▸ AVAILABLE RECORDS:
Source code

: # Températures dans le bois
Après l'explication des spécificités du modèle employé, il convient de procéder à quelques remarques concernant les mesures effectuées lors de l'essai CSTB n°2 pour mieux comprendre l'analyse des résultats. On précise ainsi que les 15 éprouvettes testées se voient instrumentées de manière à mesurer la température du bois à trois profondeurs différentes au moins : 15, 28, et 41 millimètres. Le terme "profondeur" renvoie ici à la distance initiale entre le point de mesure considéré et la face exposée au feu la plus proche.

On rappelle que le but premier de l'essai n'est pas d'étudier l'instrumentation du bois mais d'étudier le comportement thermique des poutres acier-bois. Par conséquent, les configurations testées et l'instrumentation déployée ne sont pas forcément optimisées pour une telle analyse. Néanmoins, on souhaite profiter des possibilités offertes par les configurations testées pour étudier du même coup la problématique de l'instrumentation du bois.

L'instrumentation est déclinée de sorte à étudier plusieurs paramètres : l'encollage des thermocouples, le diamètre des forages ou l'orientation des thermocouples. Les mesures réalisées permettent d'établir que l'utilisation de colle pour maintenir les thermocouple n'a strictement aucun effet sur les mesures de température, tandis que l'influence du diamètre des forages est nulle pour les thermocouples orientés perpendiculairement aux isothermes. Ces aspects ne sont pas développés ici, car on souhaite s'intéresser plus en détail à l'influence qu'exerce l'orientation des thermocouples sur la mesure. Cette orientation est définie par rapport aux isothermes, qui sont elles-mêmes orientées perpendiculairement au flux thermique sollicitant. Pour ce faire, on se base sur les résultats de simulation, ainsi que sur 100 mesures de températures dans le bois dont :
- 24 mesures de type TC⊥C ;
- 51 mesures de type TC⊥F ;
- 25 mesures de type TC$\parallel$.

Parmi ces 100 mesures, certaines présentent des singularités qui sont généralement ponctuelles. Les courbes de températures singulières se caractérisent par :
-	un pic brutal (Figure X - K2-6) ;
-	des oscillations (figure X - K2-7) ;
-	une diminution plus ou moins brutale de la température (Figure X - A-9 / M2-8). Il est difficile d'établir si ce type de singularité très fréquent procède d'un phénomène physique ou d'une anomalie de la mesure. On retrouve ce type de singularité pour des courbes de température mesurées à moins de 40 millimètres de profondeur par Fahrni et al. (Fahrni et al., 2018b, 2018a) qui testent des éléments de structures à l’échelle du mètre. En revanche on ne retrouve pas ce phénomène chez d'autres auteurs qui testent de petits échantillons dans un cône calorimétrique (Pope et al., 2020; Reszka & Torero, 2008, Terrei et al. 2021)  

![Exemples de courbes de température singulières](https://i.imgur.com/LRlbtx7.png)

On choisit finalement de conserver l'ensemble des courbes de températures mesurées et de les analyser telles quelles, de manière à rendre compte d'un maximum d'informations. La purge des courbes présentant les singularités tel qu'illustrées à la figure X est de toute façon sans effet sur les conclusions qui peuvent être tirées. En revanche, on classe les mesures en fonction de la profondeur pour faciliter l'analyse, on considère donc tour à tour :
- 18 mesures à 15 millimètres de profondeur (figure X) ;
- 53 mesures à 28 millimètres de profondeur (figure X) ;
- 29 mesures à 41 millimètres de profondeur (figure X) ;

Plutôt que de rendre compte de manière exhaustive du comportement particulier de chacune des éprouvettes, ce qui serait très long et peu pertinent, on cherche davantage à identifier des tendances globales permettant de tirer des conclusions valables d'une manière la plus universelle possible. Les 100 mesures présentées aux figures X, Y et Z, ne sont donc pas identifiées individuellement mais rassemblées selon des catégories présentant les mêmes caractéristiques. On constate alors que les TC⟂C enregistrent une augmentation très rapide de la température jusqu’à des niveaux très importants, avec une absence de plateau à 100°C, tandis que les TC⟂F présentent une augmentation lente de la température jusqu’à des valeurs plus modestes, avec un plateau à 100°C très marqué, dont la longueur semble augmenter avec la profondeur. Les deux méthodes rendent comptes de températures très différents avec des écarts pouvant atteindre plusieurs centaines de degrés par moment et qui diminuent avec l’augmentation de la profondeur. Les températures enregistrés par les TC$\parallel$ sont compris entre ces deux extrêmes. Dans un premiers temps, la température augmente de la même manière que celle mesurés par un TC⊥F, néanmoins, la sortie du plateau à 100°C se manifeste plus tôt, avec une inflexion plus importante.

▸ EXERCISE OBJECTIVE:
Restate all of the lines in the material exactly as they are.

▸ RESPONSE TO THIS TASK:
Source code

: # Températures dans le bois
Après l'explication des spécificités du modèle employé, il convient de procéder à quelques remarques concernant les mesures effectuées lors de l'essai CSTB n°2 pour mieux comprendre l'analyse des résultats. On précise ainsi que les 15 éprouvettes testées se voient instrumentées de manière à mesurer la température du bois à trois profondeurs différentes au moins : 15, 28, et 41 millimètres. Le terme "profondeur" renvoie ici à la distance initiale entre le point de mesure considéré et la face exposée au feu la plus proche.

On rappelle que le but premier de l'essai n'est pas d'étudier l'instrumentation du bois mais d'étudier le comportement thermique des poutres acier-bois. Par conséquent, les configurations testées et l'instrumentation déployée ne sont pas forcément optimisées pour une telle analyse. Néanmoins, on souhaite profiter des possibilités offertes par les configurations testées pour étudier du même coup la problématique de l'instrumentation du bois.

L'instrumentation est déclinée de sorte à étudier plusieurs paramètres : l'encollage des thermocouples, le diamètre des forages ou l'orientation des thermocouples. Les mesures réalisées permettent d'établir que l'utilisation de colle pour maintenir les thermocouple n'a strictement aucun effet sur les mesures de température, tandis que l'influence du diamètre des forages est nulle pour les thermocouples orientés perpendiculairement aux isothermes. Ces aspects ne sont pas développés ici, car on souhaite s'intéresser plus en détail à l'influence qu'exerce l'orientation des thermocouples sur la mesure. Cette orientation est définie par rapport aux isothermes, qui sont elles-mêmes orientées perpendiculairement au flux thermique sollicitant. Pour ce faire, on se base sur les résultats de simulation, ainsi que sur 100 mesures de températures dans le bois dont :
- 24 mesures de type TC⊥C ;
- 51 mesures de type TC⊥F ;
- 25 mesures de type TC$\parallel$.

Parmi ces 100 mesures, certaines présentent des singularités qui sont généralement ponctuelles. Les courbes de températures singulières se caractérisent par :
-	un pic brutal (Figure X - K2-6) ;
-	des oscillations (figure X - K2-7) ;
-	une diminution plus ou moins brutale de la température (Figure X - A-9 / M2-8). Il est difficile d'établir si ce type de singularité très fréquent procède d'un phénomène physique ou d'une anomalie de la mesure. On retrouve ce type de singularité pour des courbes de température mesurées à moins de 40 millimètres de profondeur par Fahrni et al. (Fahrni et al., 2018b, 2018a) qui testent des éléments de structures à l’échelle du mètre. En revanche on ne retrouve pas ce phénomène chez d'autres auteurs qui testent de petits échantillons dans un cône calorimétrique (Pope et al., 2020; Reszka & Torero, 2008, Terrei et al. 2021)  

![Exemples de courbes de température singulières](https://i.imgur.com/LRlbtx7.png)

On choisit finalement de conserver l'ensemble des courbes de températures mesurées et de les analyser telles quelles, de manière à rendre compte d'un maximum d'informations. La purge des courbes présentant les singularités tel qu'illustrées à la figure X est de toute façon sans effet sur les conclusions qui peuvent être tirées. En revanche, on classe les mesures en fonction de la profondeur pour faciliter l'analyse, on considère donc tour à tour :
- 18 mesures à 15 millimètres de profondeur (figure X) ;
- 53 mesures à 28 millimètres de profondeur (figure X) ;
- 29 mesures à 41 millimètres de profondeur (figure X) ;

Plutôt que de rendre compte de manière exhaustive du comportement particulier de chacune des éprouvettes, ce qui serait très long et peu pertinent, on cherche davantage à identifier des tendances globales permettant de tirer des conclusions valables d'une manière la plus universelle possible. Les 100 mesures présentées aux figures X, Y et Z, ne sont donc pas identifiées individuellement mais rassemblées selon des catégories présentant les mêmes caractéristiques. On constate alors que les TC⟂C enregistrent une augmentation très rapide de la température jusqu’à des niveaux très importants, avec une absence de plateau à 100°C, tandis que les TC⟂F présentent une augmentation lente de la température jusqu’à des valeurs plus modestes, avec un plateau à 100°C très marqué, dont la longueur semble augmenter avec la profondeur. Les deux méthodes rendent comptes de températures très différents avec des écarts pouvant atteindre plusieurs centaines de degrés par moment et qui diminuent avec l’augmentation de la profondeur. Les températures enregistrés par les TC$\parallel$ sont compris entre ces deux extrêmes. Dans un premiers temps, la température augmente de la même manière que celle mesurés par un TC⊥F, néanmoins, la sortie du plateau à 100°C se manifeste plus tôt, avec une inflexion plus importante.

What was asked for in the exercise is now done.